Evolutionary Design in Materials Science and Biological Physics

Professor Michael Deem
Rice University

Date: Thursday, Janaury 12, 2006
Time: 4:00 p.m.
Place: Engineering II, Room 3361

ABSTRACT

I will discuss creation of a hypothetical zeolite database. Each of the 230 space groups is examined for hypothetical structures consistent with potentials of mean force. Unit cell parameters are varied within typical values (a, b, c, alpha, beta, gamma) as are unit cell densities. To date, more than 1 million hypothetical structures have been produced. Properties of the hypothetical structures, and how they relate to known zeolites, will be discussed. An obstacle to synthesizing new zeolites structures is control of the nucleation event. Using an atomic-scale model for silicate solutions, the nucleation process during zeolite synthesis in the absence of a structure directing agent is investigated. The barriers to nucleation is estimated to be on the order of 100 kT, and the critical cluster size is estimated to be between 25 and 50 silicons. Structural analysis shows the results reproduce physical properties of condensed phases of silica, such as the distance distribution and topological features. The smooth distribution of ring sizes suggests the cluster is amorphous up to 200 silicons. That is, the lowest free energy structure is a function of the particle size.

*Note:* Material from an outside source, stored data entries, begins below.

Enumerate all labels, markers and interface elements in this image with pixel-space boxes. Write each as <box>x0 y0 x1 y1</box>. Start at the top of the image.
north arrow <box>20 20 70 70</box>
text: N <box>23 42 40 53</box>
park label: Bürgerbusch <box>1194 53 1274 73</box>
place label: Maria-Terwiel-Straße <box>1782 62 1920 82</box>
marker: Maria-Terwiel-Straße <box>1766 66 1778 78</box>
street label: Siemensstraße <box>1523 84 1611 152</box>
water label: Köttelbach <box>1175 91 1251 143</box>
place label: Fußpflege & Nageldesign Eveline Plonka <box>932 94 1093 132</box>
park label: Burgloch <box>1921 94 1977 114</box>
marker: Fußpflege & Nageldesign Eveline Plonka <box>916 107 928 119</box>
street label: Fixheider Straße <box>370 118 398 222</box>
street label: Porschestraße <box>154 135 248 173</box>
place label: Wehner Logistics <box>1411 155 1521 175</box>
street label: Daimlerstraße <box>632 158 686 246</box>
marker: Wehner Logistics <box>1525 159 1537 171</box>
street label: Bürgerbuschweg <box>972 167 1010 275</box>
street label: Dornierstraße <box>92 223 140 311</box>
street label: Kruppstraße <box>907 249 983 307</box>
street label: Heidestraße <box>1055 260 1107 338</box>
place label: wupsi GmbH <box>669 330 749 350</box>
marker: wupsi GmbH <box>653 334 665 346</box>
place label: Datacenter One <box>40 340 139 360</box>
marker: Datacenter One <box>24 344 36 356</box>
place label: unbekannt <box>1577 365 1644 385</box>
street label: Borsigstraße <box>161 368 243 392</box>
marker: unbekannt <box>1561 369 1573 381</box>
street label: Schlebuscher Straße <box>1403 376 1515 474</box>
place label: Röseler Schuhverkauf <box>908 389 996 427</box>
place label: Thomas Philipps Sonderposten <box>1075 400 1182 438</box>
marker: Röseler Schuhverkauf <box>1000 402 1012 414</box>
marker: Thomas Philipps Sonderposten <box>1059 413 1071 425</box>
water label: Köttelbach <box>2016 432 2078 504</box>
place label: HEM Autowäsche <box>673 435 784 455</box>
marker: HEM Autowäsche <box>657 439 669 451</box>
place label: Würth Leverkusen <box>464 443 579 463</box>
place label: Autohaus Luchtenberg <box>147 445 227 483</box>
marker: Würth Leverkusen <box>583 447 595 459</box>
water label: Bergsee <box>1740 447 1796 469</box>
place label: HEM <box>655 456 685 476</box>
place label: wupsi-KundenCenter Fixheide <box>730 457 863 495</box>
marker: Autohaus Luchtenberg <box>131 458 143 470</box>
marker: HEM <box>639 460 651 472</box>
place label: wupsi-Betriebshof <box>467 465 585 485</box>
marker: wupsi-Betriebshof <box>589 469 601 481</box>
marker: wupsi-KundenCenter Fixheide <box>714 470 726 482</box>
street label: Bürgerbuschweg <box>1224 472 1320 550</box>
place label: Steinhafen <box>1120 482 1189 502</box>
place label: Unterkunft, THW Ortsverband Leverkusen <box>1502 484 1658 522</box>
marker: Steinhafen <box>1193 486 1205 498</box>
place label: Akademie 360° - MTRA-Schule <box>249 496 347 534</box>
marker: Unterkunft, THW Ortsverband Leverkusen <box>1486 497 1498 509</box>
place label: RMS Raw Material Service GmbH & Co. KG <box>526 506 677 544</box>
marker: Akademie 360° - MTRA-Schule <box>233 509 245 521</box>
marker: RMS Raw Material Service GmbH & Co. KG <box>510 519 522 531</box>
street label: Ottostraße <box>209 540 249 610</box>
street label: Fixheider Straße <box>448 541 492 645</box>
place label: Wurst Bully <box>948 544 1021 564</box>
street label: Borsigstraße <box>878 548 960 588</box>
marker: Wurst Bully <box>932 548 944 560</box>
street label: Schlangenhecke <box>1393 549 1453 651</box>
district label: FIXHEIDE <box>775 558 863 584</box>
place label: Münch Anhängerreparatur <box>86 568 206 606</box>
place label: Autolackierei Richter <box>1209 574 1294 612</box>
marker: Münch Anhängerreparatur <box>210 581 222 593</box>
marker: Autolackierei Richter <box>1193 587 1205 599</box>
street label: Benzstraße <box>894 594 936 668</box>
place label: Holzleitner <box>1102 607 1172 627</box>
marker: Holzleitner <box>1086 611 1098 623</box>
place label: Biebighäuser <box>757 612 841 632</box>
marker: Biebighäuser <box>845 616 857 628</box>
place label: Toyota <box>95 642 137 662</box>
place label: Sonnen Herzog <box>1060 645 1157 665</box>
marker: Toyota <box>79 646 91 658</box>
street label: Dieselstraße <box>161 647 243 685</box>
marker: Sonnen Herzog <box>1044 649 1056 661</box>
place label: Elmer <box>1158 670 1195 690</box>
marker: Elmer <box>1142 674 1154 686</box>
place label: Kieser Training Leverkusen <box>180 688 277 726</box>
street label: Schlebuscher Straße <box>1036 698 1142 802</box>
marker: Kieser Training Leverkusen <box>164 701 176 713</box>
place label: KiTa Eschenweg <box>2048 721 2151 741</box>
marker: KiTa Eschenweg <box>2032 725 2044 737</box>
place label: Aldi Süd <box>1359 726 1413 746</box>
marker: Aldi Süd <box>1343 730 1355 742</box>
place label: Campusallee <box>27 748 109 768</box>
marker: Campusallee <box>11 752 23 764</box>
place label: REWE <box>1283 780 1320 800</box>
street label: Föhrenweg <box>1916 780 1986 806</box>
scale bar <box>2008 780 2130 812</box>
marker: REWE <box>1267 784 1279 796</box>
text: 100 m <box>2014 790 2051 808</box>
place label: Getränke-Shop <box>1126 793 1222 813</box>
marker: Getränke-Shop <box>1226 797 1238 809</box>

Concomitant with the evolution of biological diversity must have been the evolution of mechanisms that facilitate evolution, due to the essentially infinite complexity of protein sequence space. I will describe how evolvability can be an object of Darwinian selection, emphasizing the collective nature of the process. I will discuss computer simulations of protein evolution that quantify this theory. These simulations demonstrate that rapid or dramatic environmental change leads to selection for greater evolvability. The selective pressure for large scale genetic moves, such as DNA exchange, becomes increasingly strong as the environmental conditions become more uncertain. These results demonstrate that evolvability is a selectable trait and allow for the explanation of a large body of experimental results. Many observations within evolutionary biology, heretofore considered evolutionary happenstance or accidents, are explained by selection for evolvability. As specific examples, I discuss evolution within the immune system and evolution of drug resistant microorganisms. How therapeutics confer selective pressure on the evolvability of pathogens, and how this driving force to antigenic drift should be considered in drug and vaccine design efforts will be discussed. I will also discuss experiments that could complement the theory.